Eine Lanze für die Pflege hat NRW-Ministerpräsidentin Hannelore Kraft (SPD) am Dienstagmorgen bei einem Besuch des Jeanette-Wolff-Seniorenzentrum Bocholt gebrochen: Neben der gesellschaftlichen Anerkennung für ihre Arbeit forderte die SPD-Politikerin bessere Arbeitsbedingungen und eine höhere Bezahlung der Pflege-Beschäftigten.
Das Seniorenzentrum zählt mit seinen 100 Plätzen zu den 61 Einrichtungen vergleichbaren Typs, die die Arbeiterwohlfahrt (AWO) im Bezirk Westliches Westfalen betreibt. Hier wie andernorts sichert der Wohlfahrtsverband hohe Qualitätsstandards in der stationären Pflege.
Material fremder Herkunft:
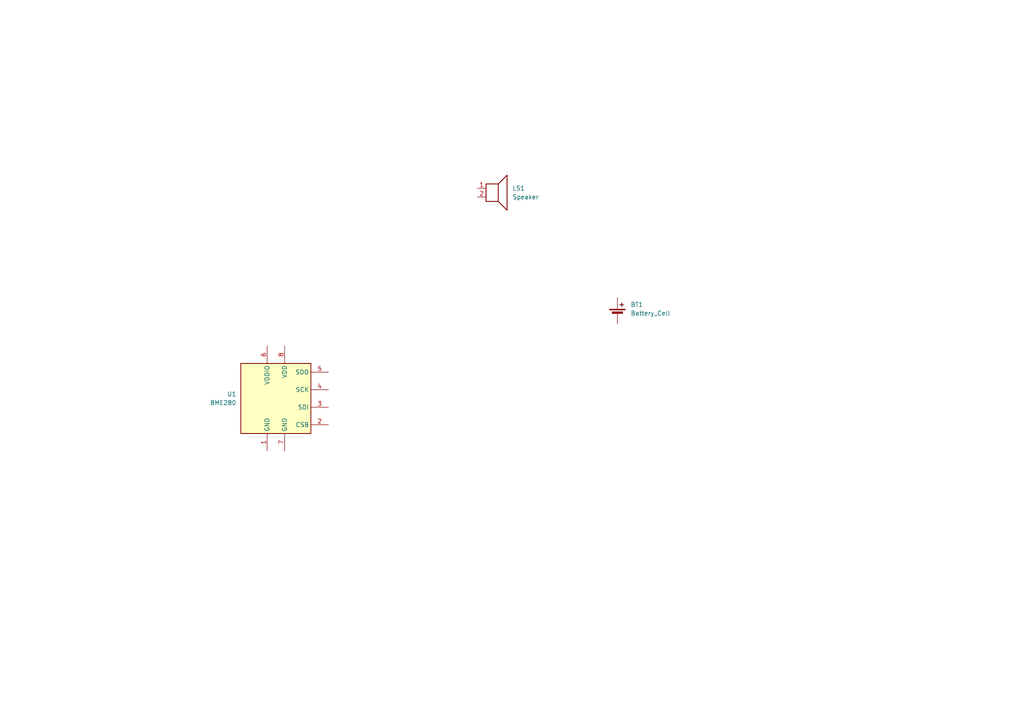
<source format=kicad_sch>
(kicad_sch
	(version 20231120)
	(generator "eeschema")
	(generator_version "8.0")
	(uuid "3fba6c7a-5e62-48c5-bfb4-eab3616f0d97")
	(paper "A4")
	
	(symbol
		(lib_id "Device:Speaker")
		(at 143.51 54.61 0)
		(unit 1)
		(exclude_from_sim no)
		(in_bom yes)
		(on_board yes)
		(dnp no)
		(fields_autoplaced yes)
		(uuid "122d7de7-6a2f-4ccb-b40c-25f4d589fa8e")
		(property "Reference" "LS1"
			(at 148.59 54.6099 0)
			(effects
				(font
					(size 1.27 1.27)
				)
				(justify left)
			)
		)
		(property "Value" "Speaker"
			(at 148.59 57.1499 0)
			(effects
				(font
					(size 1.27 1.27)
				)
				(justify left)
			)
		)
		(property "Footprint" ""
			(at 143.51 59.69 0)
			(effects
				(font
					(size 1.27 1.27)
				)
				(hide yes)
			)
		)
		(property "Datasheet" "~"
			(at 143.256 55.88 0)
			(effects
				(font
					(size 1.27 1.27)
				)
				(hide yes)
			)
		)
		(property "Description" "Speaker"
			(at 143.51 54.61 0)
			(effects
				(font
					(size 1.27 1.27)
				)
				(hide yes)
			)
		)
		(pin "1"
			(uuid "cee4a7c6-31d8-4eb3-a619-8f4fce1e4454")
		)
		(pin "2"
			(uuid "056a6205-ad8f-4749-935f-9c0238dc8013")
		)
		(instances
			(project ""
				(path "/3fba6c7a-5e62-48c5-bfb4-eab3616f0d97"
					(reference "LS1")
					(unit 1)
				)
			)
		)
	)
	(symbol
		(lib_id "Device:Battery_Cell")
		(at 179.07 91.44 0)
		(unit 1)
		(exclude_from_sim no)
		(in_bom yes)
		(on_board yes)
		(dnp no)
		(fields_autoplaced yes)
		(uuid "803d936c-d486-4120-a810-627723e2b128")
		(property "Reference" "BT1"
			(at 182.88 88.3284 0)
			(effects
				(font
					(size 1.27 1.27)
				)
				(justify left)
			)
		)
		(property "Value" "Battery_Cell"
			(at 182.88 90.8684 0)
			(effects
				(font
					(size 1.27 1.27)
				)
				(justify left)
			)
		)
		(property "Footprint" ""
			(at 179.07 89.916 90)
			(effects
				(font
					(size 1.27 1.27)
				)
				(hide yes)
			)
		)
		(property "Datasheet" "~"
			(at 179.07 89.916 90)
			(effects
				(font
					(size 1.27 1.27)
				)
				(hide yes)
			)
		)
		(property "Description" "Single-cell battery"
			(at 179.07 91.44 0)
			(effects
				(font
					(size 1.27 1.27)
				)
				(hide yes)
			)
		)
		(pin "1"
			(uuid "a28e08c2-da15-41e6-9831-f484f708242f")
		)
		(pin "2"
			(uuid "1cf9a6b5-690f-428f-a7da-b31615d04dd7")
		)
		(instances
			(project ""
				(path "/3fba6c7a-5e62-48c5-bfb4-eab3616f0d97"
					(reference "BT1")
					(unit 1)
				)
			)
		)
	)
	(symbol
		(lib_id "Sensor:BME280")
		(at 80.01 115.57 0)
		(unit 1)
		(exclude_from_sim no)
		(in_bom yes)
		(on_board yes)
		(dnp no)
		(fields_autoplaced yes)
		(uuid "cc819fb6-8ef0-416c-ab9b-0de1c73f4635")
		(property "Reference" "U1"
			(at 68.58 114.2999 0)
			(effects
				(font
					(size 1.27 1.27)
				)
				(justify right)
			)
		)
		(property "Value" "BME280"
			(at 68.58 116.8399 0)
			(effects
				(font
					(size 1.27 1.27)
				)
				(justify right)
			)
		)
		(property "Footprint" "Package_LGA:Bosch_LGA-8_2.5x2.5mm_P0.65mm_ClockwisePinNumbering"
			(at 118.11 127 0)
			(effects
				(font
					(size 1.27 1.27)
				)
				(hide yes)
			)
		)
		(property "Datasheet" "https://www.bosch-sensortec.com/media/boschsensortec/downloads/datasheets/bst-bme280-ds002.pdf"
			(at 80.01 120.65 0)
			(effects
				(font
					(size 1.27 1.27)
				)
				(hide yes)
			)
		)
		(property "Description" "3-in-1 sensor, humidity, pressure, temperature, I2C and SPI interface, 1.71-3.6V, LGA-8"
			(at 80.01 115.57 0)
			(effects
				(font
					(size 1.27 1.27)
				)
				(hide yes)
			)
		)
		(pin "3"
			(uuid "001e7440-0c5c-4c09-a4b4-bb9a8725cfd8")
		)
		(pin "6"
			(uuid "9681b5a0-67ed-44dd-8585-6fac56458563")
		)
		(pin "8"
			(uuid "2187c8c8-ffe8-483e-8dba-76a2f5027013")
		)
		(pin "4"
			(uuid "ab34965d-1fac-47d2-8470-91683a1e60dc")
		)
		(pin "7"
			(uuid "484fc7f7-fab7-4844-8f64-ddd06029fcd2")
		)
		(pin "2"
			(uuid "bdd2f8bb-12d2-4e29-a0e2-c2311c047db2")
		)
		(pin "5"
			(uuid "5e11ba4f-c5e9-4441-bbad-6800742d19d3")
		)
		(pin "1"
			(uuid "4fd7a3f3-eb7c-488f-87e3-7f4c016b2bd2")
		)
		(instances
			(project ""
				(path "/3fba6c7a-5e62-48c5-bfb4-eab3616f0d97"
					(reference "U1")
					(unit 1)
				)
			)
		)
	)
	(sheet_instances
		(path "/"
			(page "1")
		)
	)
)

</source>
Das ist eine Balanceakt: Denn die Anforderungen an eine hervorragende Betreuung wachsen immer stärker, während die Gewinnung von Fachpersonal immer schwieriger wird und es am nötigen Geld in den Pflegekassen fehlt.
Hannelore Kraft nahm sich Zeit für eingehende Gespräche mit den Bewohnern der Bocholter Einrichtung, mit den hauptamtlichen Pflegekräften und freiwilligen Helfern. Zwei Stunden lang tauschte sie, die selbst schon Tagespraktika in vergleichbaren AWO-Einrichtungen absolvierte, Gedanken mit allen drei Gruppen aus - und redet klare Kante: „Hoch wertvoll für unsere Gesellschaft" sei das Engagement für die Pflegebedürftigen - nur zu schlecht bezahlt. Und überhaupt werde in der politischen Diskussion „zu viel über Finanzen gesprochen, während das Menschliche häufig zu kurz kommt".
Die Ministerpräsidentin und der AWO Bezirksvorsitzende Michael Scheffler, MdL sprachen sich vor diesem Hintergrund gemeinsam dafür aus, die Pflegeeinrichtungen finanziell besser auszustatten und dabei vor allem die anspruchsvolle Arbeit der Mitarbeiterinnen und Mitarbeiter angemessen zu entlohnen: „Wir werden dazu mehr Pflegebeiträge benötigen." Gleichzeitig sei es notwendig, neben der ambulanten und stationären Pflege auch neue Wohnformen fürs Alter zu entwickeln - etwa durch den Aufbau von Wohngruppen. Beiträge dazu wollen Landesregierung und SPD mit der unmittelbar bevorstehenden Novellierung des Wohn- und Teilhabegesetzes leisten. Dass eine Anpassung der Angebote an die gesellschaftlichen Verhältnisse dringend nötig ist, machte Hannelore Kraft am eigenen Beispiel im Gespräch mit einer Bewohnerin deutlich: „Sie haben noch vier Kinder, die sich um Sie kümmern. Ich habe nur einen Sohn - und der studiert gerade in Kanada." Da müsse sich die 52-jährige Politikerin schon heute überlegen, wie es später um die Pflegesituation der Gleichaltrigen stehe.